→ **Brief**
Retype word for word the stretch of entries below from the line that has "treat the underlying reasons of stroke" through the line that has "chart makes you believe, then", and omit the pictures.

Saved data entries
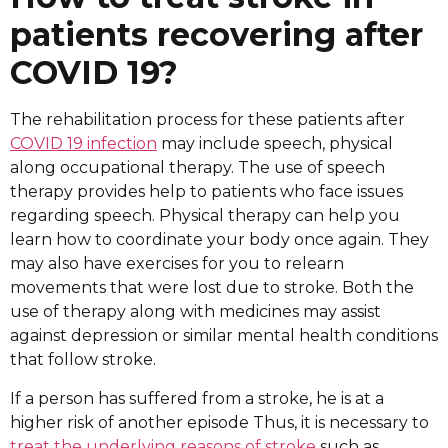
patients recovering after
COVID 19?
The rehabilitation process for these patients after
COVID 19 infection
may include speech, physical
along occupational therapy. The use of speech
therapy provides help to patients who face issues
regarding speech. Physical therapy can help you
learn how to coordinate your body once again. They
may also have exercises for you to relearn
movements that were lost due to stroke. Both the
use of therapy along with medicines may assist
against depression or similar mental health conditions
that follow stroke.
If a person has suffered from a stroke, he is at a
higher risk of another episode Thus, it is necessary to
treat the underlying reasons of stroke
such as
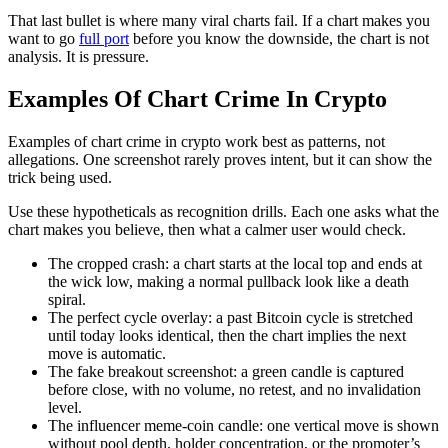
That last bullet is where many viral charts fail. If a chart makes you
want to go
full port
before you know the downside, the chart is not
analysis. It is pressure.
Examples Of Chart Crime In Crypto
Examples of chart crime in crypto work best as patterns, not
allegations. One screenshot rarely proves intent, but it can show the
trick being used.
Use these hypotheticals as recognition drills. Each one asks what the
chart makes you believe, then what a calmer user would check.
The cropped crash: a chart starts at the local top and ends at
the wick low, making a normal pullback look like a death
spiral.
The perfect cycle overlay: a past Bitcoin cycle is stretched
until today looks identical, then the chart implies the next
move is automatic.
The fake breakout screenshot: a green candle is captured
before close, with no volume, no retest, and no invalidation
level.
The influencer meme-coin candle: one vertical move is shown
without pool depth, holder concentration, or the promoter’s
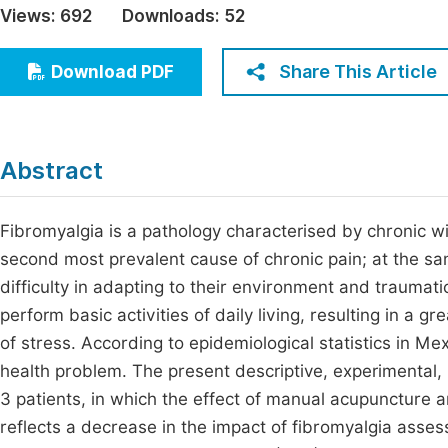
Views:
692
Downloads:
52
Economics & Management
Fi
Humanities & Social Sciences
Share This Article
Download PDF
Join
Multidisciplinary
Jo
Be
Abstract
Fibromyalgia is a pathology characterised by chronic w
second most prevalent cause of chronic pain; at the sa
difficulty in adapting to their environment and traumat
perform basic activities of daily living, resulting in a g
of stress. According to epidemiological statistics in Mex
health problem. The present descriptive, experimental, 
3 patients, in which the effect of manual acupuncture a
reflects a decrease in the impact of fibromyalgia asse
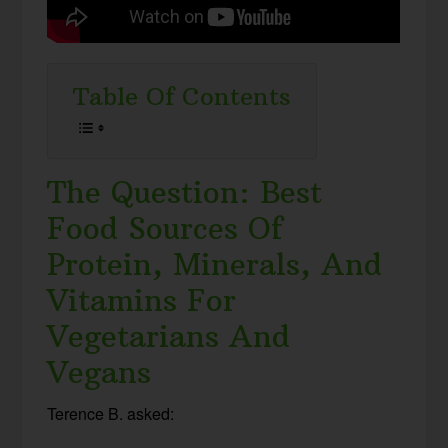
Table Of Contents
The Question: Best
Food Sources Of
Protein, Minerals, And
Vitamins For
Vegetarians And
Vegans
Terence B. asked:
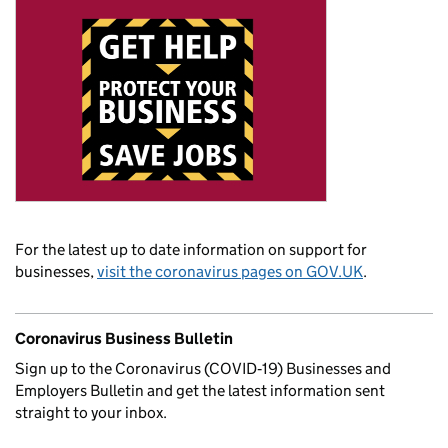
For the latest up to date information on support for
businesses,
visit the coronavirus pages on GOV.UK
.
Coronavirus Business Bulletin
Sign up to the Coronavirus (COVID‑19) Businesses and
Employers Bulletin and get the latest information sent
straight to your inbox.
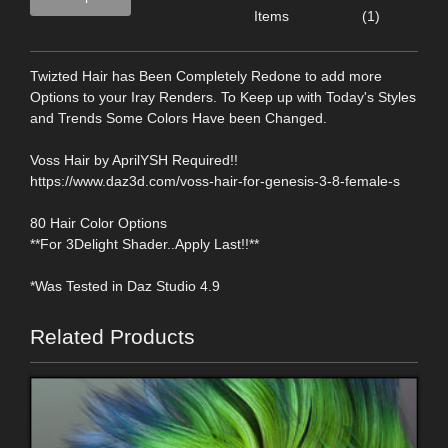
Items
(1)
Twizted Hair has Been Completely Redone to add more
Options to your Iray Renders. To Keep up with Today's Styles
and Trends Some Colors Have been Changed.
Voss Hair by AprilYSH Required!!
https://www.daz3d.com/voss-hair-for-genesis-3-8-female-s
80 Hair Color Options
**For 3Delight Shader..Apply Last!!**
*Was Tested in Daz Studio 4.9
Related Products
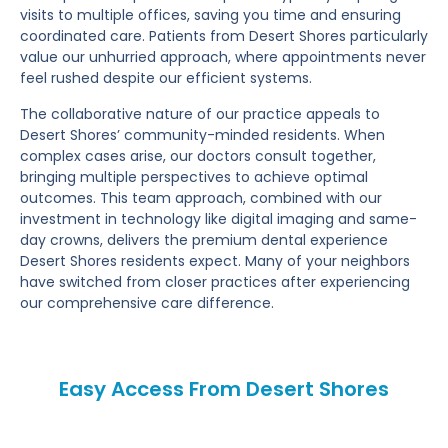
visits to multiple offices, saving you time and ensuring
coordinated care. Patients from Desert Shores particularly
value our unhurried approach, where appointments never
feel rushed despite our efficient systems.
The collaborative nature of our practice appeals to
Desert Shores’ community-minded residents. When
complex cases arise, our doctors consult together,
bringing multiple perspectives to achieve optimal
outcomes. This team approach, combined with our
investment in technology like digital imaging and same-
day crowns, delivers the premium dental experience
Desert Shores residents expect. Many of your neighbors
have switched from closer practices after experiencing
our comprehensive care difference.
Easy Access From Desert Shores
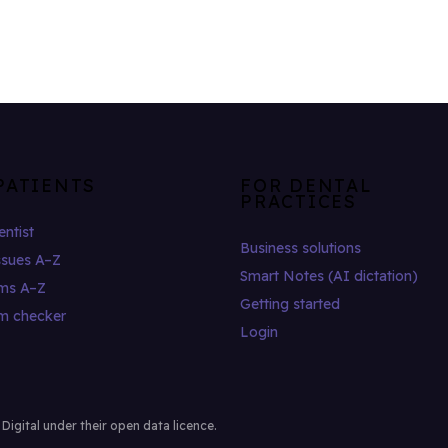
PATIENTS
FOR DENTAL
PRACTICES
entist
Business solutions
ssues A–Z
Smart Notes (AI dictation)
ms A–Z
Getting started
m checker
Login
gital under their open data licence.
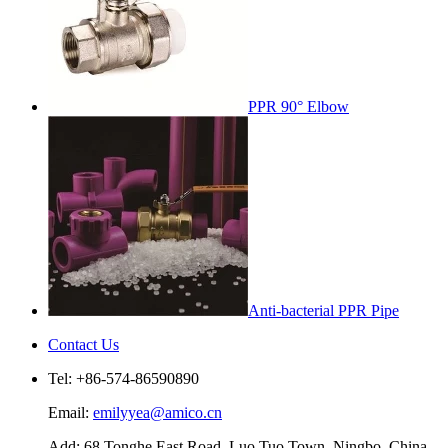
PPR 90° Elbow
Anti-bacterial PPR Pipe
Contact Us
Tel: +86-574-86590890
Email:
emilyyea@amico.cn
Add: 68 Tonghe East Road, Luo Tuo Town, Ningbo, China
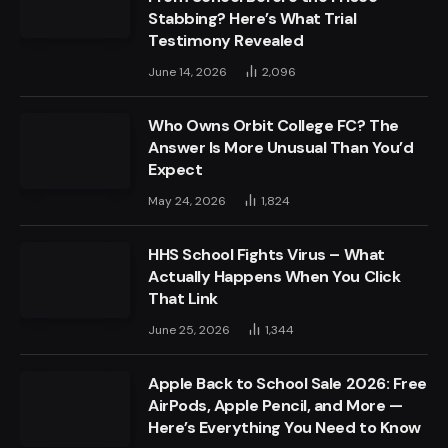
Stabbing? Here’s What Trial
Testimony Revealed
June 14, 2026
2,096
Who Owns Orbit College FC? The
Answer Is More Unusual Than You’d
Expect
May 24, 2026
1,824
HHS School Fights Virus – What
Actually Happens When You Click
That Link
June 25, 2026
1,344
Apple Back to School Sale 2026: Free
AirPods, Apple Pencil, and More —
Here’s Everything You Need to Know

→ **Result**
treat the underlying reasons of stroke
such as
That last bullet is where many viral charts fail. If a chart makes you
want to go
full port
before you know the downside, the chart is not
analysis. It is pressure.
Examples Of Chart Crime In Crypto
Examples of chart crime in crypto work best as patterns, not
allegations. One screenshot rarely proves intent, but it can show the
trick being used.
Use these hypotheticals as recognition drills. Each one asks what the
chart makes you believe, then what a calmer user would check.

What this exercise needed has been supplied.